Exercise data: Begin

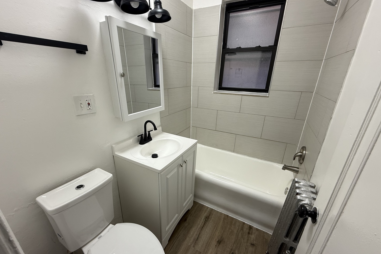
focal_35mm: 15
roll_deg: +1.3
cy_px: 135
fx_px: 159
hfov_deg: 100.4
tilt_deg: -19.6
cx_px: 187
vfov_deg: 77.2
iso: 100
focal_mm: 2.22
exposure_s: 1/120
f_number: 2.2
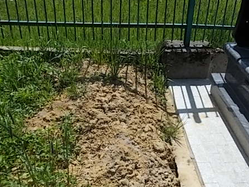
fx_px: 288
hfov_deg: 46.8
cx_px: 130
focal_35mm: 40
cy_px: 108
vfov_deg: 35.9
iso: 80
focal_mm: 4
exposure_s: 1/400
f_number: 5.4
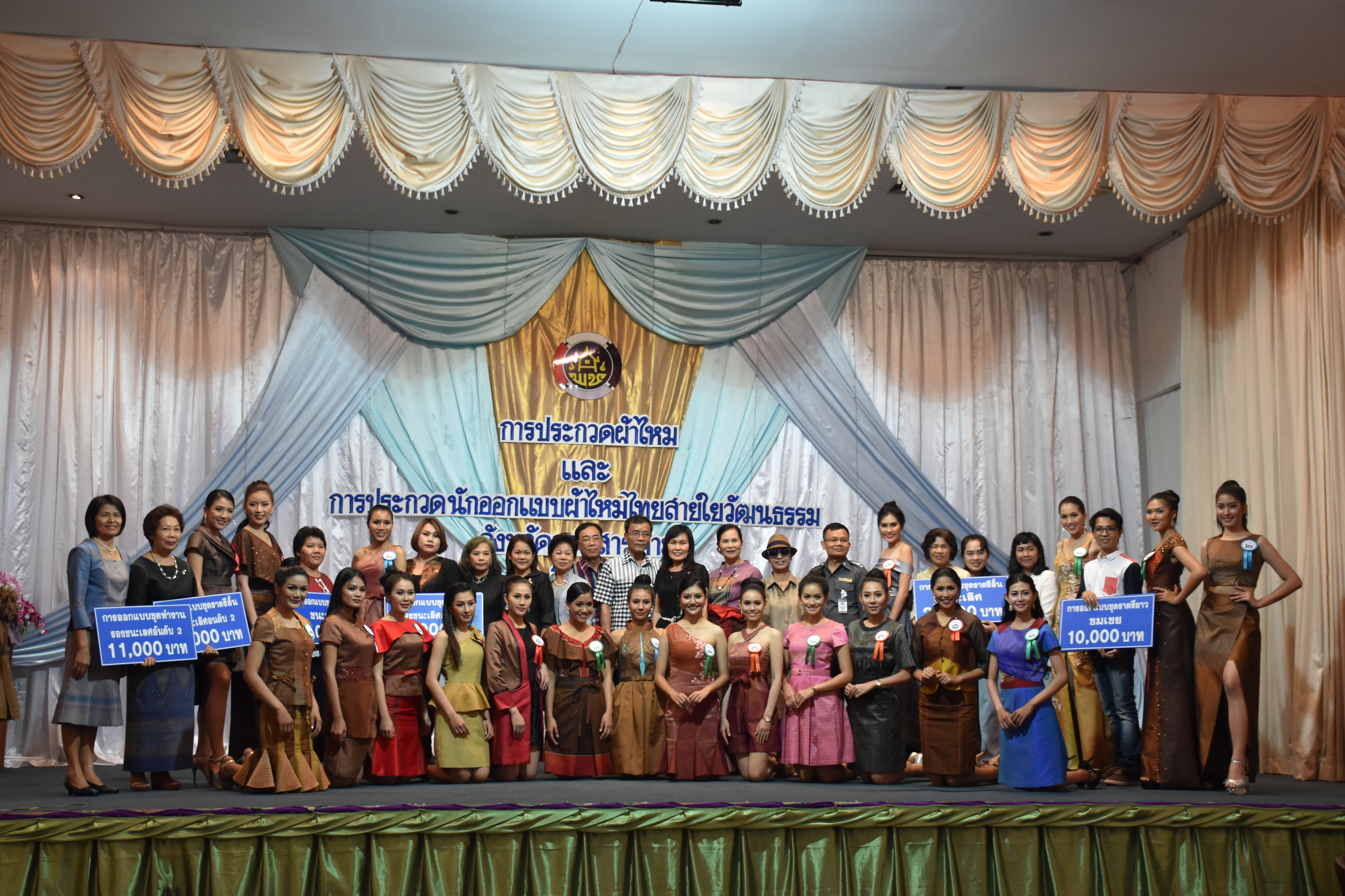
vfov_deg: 29.2
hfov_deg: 42.7
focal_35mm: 46
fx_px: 1718
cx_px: 674
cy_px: 447
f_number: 4
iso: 1100
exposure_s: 1/60
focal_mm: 30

Exercise data: End

§ **Brief**
The answer is the full set of records printed exactly, less the pictures.

§ **Exercise output**
focal_35mm: 15
roll_deg: +1.3
cy_px: 135
fx_px: 159
hfov_deg: 100.4
tilt_deg: -19.6
cx_px: 187
vfov_deg: 77.2
iso: 100
focal_mm: 2.22
exposure_s: 1/120
f_number: 2.2
fx_px: 288
hfov_deg: 46.8
cx_px: 130
focal_35mm: 40
cy_px: 108
vfov_deg: 35.9
iso: 80
focal_mm: 4
exposure_s: 1/400
f_number: 5.4
vfov_deg: 29.2
hfov_deg: 42.7
focal_35mm: 46
fx_px: 1718
cx_px: 674
cy_px: 447
f_number: 4
iso: 1100
exposure_s: 1/60
focal_mm: 30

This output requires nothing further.